Pour moi qui n'aime pas les nouvelles c'est 5 étoiles et la nécessité d'arrêter et reprendre mon souffle entre chaque texte.
Mon édition n'intègre pas les remarques de l'auteur sur chaque nouvelle ce qui est bien dommage car j'aurais aimé en savoir plus sur la façon dont il arrive à ces résultats: des gemmes ciselées à la perfection.

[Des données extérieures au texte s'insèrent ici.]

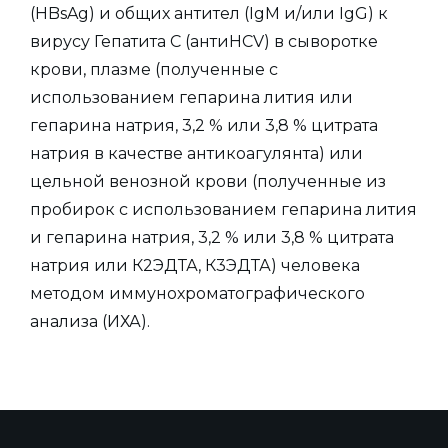
(HBsAg) и общих антител (IgM и/или IgG) к
вирусу Гепатита С (антиHCV) в сыворотке
крови, плазме (полученные с
использованием гепарина лития или
гепарина натрия, 3,2 % или 3,8 % цитрата
натрия в качестве антикоагулянта) или
цельной венозной крови (полученные из
пробирок с использованием гепарина лития
и гепарина натрия, 3,2 % или 3,8 % цитрата
натрия или К2ЭДТА, К3ЭДТА) человека
методом иммунохроматографического
анализа (ИХА).
Область тестовой линии HBsAg определяет
наличие антигена HBsAg (субтипы ayw2,
ayw3, adw2) в исследуемом образце:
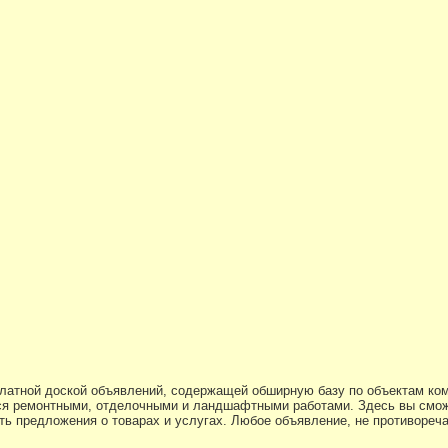
платной доской объявлений, содержащей обширную базу по объектам ко
я ремонтными, отделочными и ландшафтными работами. Здесь вы смож
ь предложения о товарах и услугах. Любое объявление, не противоре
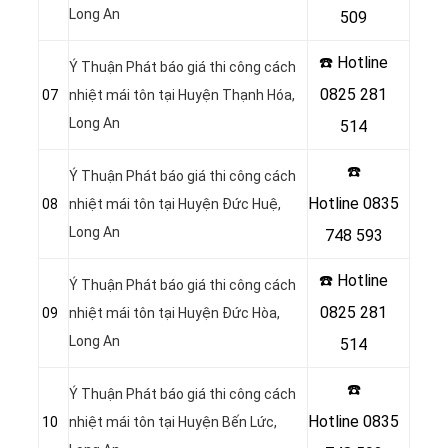
Long An
509
☎️ Hotline
Ý Thuận Phát báo giá thi công cách
0825 281
07
nhiệt mái tôn tại Huyện Thạnh Hóa
,
Long An
514
☎️
Ý Thuận Phát báo giá thi công cách
Hotline
0835
08
nhiệt mái tôn tại Huyện Đức Huệ
,
Long An
748 593
☎️ Hotline
Ý Thuận Phát báo giá thi công cách
0825 281
09
nhiệt mái tôn tại Huyện Đức Hòa
,
Long An
514
☎️
Ý Thuận Phát báo giá thi công cách
Hotline
0835
10
nhiệt mái tôn tại Huyện Bến Lức
,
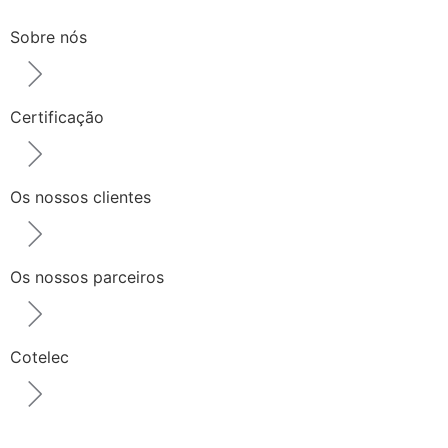
Sobre nós
Certificação
Os nossos clientes
Os nossos parceiros
Cotelec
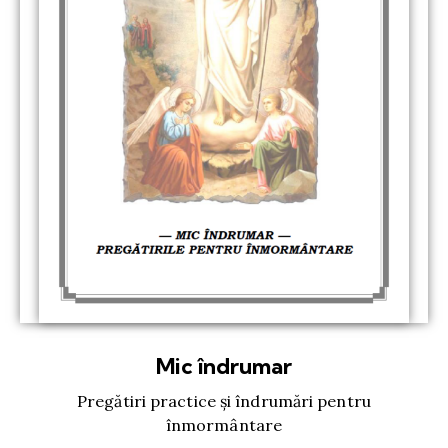
Mic îndrumar
Pregătiri practice și îndrumări pentru
înmormântare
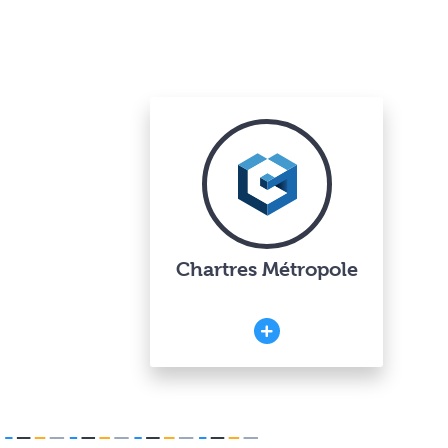
Chartres Métropole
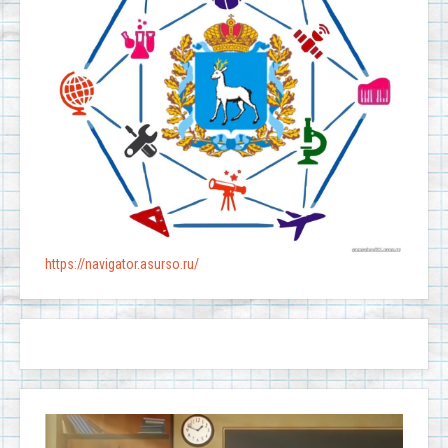
https://navigator.asurso.ru/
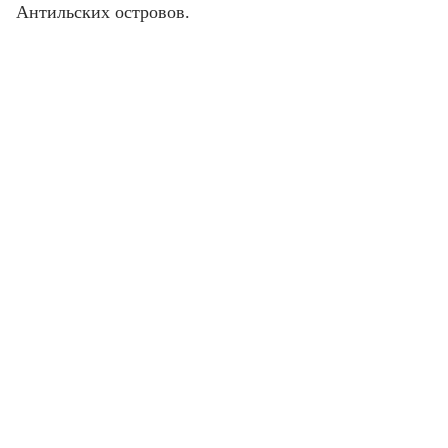
Антильских островов.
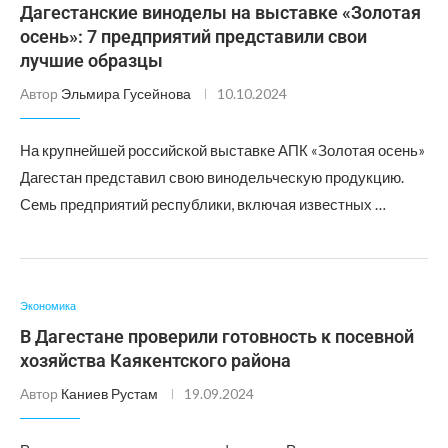
Дагестанские виноделы на выставке «Золотая
осень»: 7 предприятий представили свои
лучшие образцы
Автор
Эльмира Гусейнова
10.10.2024
На крупнейшей российской выставке АПК «Золотая осень»
Дагестан представил свою винодельческую продукцию.
Семь предприятий республики, включая известных …
Экономика
В Дагестане проверили готовность к посевной
хозяйства Каякентского района
Автор
Каниев Рустам
19.09.2024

Le langage de Chiang est très maîtrisé et en "sous régime" comme s'il ne voulait pas qu'une langue trop riche vienne s'interposer devant les idées développées dans les nouvelles. Aussi étonnants que soient les concepts, le ton reste toujours calme et rationnel, ce qui amplifie l'effet obtenu (Cf. Quand Dieu n'est pas présent où aimer Dieu, c'est l'enfer).
Il utilise des concepts de SF "dure" avec une approche très humaine. Voir par exemple Division par zéro, ou l'effet d'un théorème sur un personnage… Pourtant c'est probablement la nouvelle la plus émouvante contenant autant de références mathématiques!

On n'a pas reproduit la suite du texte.